Minister Plasterk bezweert dat hij de masteropleidingen zal blijven bekostigen. Het vragen van een hoger collegegeld acht hij ‘op dit moment te ingrijpend’. Toch houdt hij de deur wel op een kier.
De minister reageerde daags na Prinsjesdag op het advies van de commissie-De Vijlder die experimenten met particulier hoger onderwijs begeleidt. In het advies staat dat het onderscheid tussen bekostigde en particuliere hogescholen en universiteiten vervaagt en dat hervormingen onvermijdelijk zijn. De commissie wil onder meer dat de studenten of hun werkgevers een hogere bijdrage gaan betalen. Dat zou prikkels geven aan excellentie en de motivatie van studenten verhogen.
Plasterk is daar niet van overtuigd. Onder meer dankzij de harde knip
tussen bachelor- en masteropleiding zouden studenten steeds meer kiezen voor kwaliteit in de masterfase.
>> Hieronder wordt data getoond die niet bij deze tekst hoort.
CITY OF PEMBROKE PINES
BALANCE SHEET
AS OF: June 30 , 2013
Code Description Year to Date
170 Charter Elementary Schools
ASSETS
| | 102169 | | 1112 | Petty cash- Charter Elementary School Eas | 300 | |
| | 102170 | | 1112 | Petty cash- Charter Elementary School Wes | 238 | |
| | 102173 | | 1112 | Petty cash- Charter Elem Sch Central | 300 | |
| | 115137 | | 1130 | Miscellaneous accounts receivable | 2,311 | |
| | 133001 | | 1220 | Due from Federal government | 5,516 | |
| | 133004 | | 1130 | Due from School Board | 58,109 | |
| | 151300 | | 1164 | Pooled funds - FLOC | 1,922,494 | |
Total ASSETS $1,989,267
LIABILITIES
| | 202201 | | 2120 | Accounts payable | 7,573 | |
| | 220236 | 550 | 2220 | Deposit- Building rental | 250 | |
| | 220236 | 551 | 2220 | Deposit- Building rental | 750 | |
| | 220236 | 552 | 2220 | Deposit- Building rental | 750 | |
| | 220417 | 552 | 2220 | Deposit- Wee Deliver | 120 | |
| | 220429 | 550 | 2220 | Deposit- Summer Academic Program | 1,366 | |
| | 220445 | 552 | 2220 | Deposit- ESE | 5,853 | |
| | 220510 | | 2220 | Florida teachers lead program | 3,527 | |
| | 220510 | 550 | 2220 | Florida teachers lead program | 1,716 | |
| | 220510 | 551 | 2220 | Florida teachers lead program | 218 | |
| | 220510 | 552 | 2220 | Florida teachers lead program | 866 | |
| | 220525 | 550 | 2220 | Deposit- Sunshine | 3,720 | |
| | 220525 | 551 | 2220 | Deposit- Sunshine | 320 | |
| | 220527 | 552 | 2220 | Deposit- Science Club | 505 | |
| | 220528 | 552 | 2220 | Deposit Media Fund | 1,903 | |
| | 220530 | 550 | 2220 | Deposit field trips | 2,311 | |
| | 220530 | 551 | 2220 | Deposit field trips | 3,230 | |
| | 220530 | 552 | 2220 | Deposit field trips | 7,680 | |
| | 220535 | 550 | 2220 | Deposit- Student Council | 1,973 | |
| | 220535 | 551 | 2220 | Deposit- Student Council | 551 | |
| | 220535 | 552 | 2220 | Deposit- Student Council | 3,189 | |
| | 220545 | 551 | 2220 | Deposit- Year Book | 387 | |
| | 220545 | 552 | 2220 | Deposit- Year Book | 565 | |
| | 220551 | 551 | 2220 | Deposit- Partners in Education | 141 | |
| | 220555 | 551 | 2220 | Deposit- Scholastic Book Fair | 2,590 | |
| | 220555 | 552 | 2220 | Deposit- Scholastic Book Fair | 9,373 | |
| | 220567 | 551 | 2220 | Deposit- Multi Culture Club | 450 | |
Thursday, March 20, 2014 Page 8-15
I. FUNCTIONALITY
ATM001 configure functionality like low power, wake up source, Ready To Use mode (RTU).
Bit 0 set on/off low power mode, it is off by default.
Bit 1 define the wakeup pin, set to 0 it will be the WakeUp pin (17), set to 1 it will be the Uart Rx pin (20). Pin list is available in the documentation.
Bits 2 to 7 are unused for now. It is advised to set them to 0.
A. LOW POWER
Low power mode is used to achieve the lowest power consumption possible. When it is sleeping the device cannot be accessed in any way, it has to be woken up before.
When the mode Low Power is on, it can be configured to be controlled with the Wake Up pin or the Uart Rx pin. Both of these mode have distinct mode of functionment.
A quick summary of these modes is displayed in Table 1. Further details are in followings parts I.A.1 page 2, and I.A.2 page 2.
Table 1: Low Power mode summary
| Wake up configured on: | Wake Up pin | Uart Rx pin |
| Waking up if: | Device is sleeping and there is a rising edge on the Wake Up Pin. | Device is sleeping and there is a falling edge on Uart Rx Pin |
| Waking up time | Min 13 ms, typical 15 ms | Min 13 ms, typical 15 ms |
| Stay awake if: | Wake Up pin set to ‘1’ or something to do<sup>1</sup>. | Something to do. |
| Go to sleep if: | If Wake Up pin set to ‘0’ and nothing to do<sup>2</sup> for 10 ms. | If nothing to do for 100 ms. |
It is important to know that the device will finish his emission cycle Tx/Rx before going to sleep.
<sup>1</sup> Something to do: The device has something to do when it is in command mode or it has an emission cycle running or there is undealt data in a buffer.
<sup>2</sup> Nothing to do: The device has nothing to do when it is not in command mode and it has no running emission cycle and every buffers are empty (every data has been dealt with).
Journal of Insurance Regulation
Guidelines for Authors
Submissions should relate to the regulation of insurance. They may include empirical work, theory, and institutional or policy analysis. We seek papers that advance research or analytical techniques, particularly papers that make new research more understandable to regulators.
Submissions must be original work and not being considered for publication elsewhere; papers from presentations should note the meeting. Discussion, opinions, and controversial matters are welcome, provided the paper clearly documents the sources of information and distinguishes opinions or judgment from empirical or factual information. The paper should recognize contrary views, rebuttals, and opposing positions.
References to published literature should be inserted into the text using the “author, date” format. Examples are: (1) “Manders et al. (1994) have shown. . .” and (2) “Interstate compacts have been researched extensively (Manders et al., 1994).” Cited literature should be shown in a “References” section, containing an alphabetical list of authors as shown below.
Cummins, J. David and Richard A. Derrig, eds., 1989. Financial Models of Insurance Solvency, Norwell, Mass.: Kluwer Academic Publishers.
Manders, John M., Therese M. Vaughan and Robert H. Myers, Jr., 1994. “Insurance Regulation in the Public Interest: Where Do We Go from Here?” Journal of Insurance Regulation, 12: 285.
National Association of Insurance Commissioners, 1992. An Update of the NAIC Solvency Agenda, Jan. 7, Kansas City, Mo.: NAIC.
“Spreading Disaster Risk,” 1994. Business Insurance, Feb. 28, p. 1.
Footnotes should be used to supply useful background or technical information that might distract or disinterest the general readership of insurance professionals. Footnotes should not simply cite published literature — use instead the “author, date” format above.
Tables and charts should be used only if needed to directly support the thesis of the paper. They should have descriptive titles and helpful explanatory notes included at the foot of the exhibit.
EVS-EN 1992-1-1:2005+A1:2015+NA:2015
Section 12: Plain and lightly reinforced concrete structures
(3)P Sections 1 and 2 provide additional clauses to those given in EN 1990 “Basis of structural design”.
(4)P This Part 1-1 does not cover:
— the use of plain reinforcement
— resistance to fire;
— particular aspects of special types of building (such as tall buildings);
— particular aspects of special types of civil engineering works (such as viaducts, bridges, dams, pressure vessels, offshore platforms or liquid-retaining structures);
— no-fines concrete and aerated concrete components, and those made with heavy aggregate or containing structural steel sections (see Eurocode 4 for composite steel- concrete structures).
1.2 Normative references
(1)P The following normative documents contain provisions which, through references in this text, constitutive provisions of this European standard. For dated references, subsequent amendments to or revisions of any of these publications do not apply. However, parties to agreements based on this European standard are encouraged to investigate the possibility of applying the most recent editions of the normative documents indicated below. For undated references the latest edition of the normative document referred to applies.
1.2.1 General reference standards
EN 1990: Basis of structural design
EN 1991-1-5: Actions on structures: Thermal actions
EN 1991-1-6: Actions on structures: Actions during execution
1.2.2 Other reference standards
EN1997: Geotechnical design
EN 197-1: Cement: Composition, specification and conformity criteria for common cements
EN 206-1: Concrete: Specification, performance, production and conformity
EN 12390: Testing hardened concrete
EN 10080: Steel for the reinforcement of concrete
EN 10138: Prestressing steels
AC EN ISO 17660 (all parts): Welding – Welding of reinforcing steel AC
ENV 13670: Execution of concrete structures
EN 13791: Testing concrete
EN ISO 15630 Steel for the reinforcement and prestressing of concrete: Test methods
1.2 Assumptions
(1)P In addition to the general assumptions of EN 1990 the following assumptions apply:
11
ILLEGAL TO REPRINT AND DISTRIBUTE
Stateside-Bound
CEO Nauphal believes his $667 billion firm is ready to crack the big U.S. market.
Hij benadrukt dat de wo-master ‘geen postinitieel onderwijs is, maar het eindniveau van de universitaire
opleiding’. Om dezelfde reden gaf hij vorig jaar aan dat er een
doorstroommaster op elke wo-bacheloropleiding moet volgen en ‘dat de
publieke bekostiging van de wo-master niet ter discussie staat’.
Het lijkt erop alsof de minister definitief een eind maakt aan
speculaties dat hij de masterbekostiging, gezien de hoge staatsschuld,
zal verminderen of zelfs afschaffen. Maar aan het eind van de brief
maakt hij een belangrijk voorbehoud: ‘in het kader van de heroverweging
(lees: de miljardenbezuiniging – HC) zal worden onderzocht of er
mogelijkheden zijn om meer private financiering te genereren voor het
hoger onderwijs’. Daarmee sluit hij een hogere bijdrage van studenten en hun werkgevers na 2011 nog altijd niet uit.